### Problem to solve
Every line in the entries where "Russian" is found should be copied.

[Records from a collection]
- - - - -

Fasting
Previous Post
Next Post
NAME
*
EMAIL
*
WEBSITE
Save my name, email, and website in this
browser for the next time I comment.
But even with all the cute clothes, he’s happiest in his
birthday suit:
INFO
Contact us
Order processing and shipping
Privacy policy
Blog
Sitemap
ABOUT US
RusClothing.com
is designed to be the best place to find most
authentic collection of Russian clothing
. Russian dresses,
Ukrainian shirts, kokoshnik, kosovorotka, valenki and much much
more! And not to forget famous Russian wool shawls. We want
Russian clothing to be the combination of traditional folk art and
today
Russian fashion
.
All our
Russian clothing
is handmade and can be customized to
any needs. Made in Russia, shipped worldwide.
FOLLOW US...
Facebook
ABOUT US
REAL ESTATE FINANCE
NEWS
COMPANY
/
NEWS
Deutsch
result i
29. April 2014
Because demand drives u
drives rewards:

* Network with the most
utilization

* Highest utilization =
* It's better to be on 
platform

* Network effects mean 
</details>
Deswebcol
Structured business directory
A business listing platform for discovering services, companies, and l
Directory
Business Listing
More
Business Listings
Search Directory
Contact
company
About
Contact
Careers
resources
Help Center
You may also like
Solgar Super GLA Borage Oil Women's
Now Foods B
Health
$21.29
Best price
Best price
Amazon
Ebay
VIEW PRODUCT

- - - - -

### Answer to the problem
authentic collection of Russian clothing
. Russian dresses,
more! And not to forget famous Russian wool shawls. We want
Russian clothing to be the combination of traditional folk art and
Russian fashion
Russian clothing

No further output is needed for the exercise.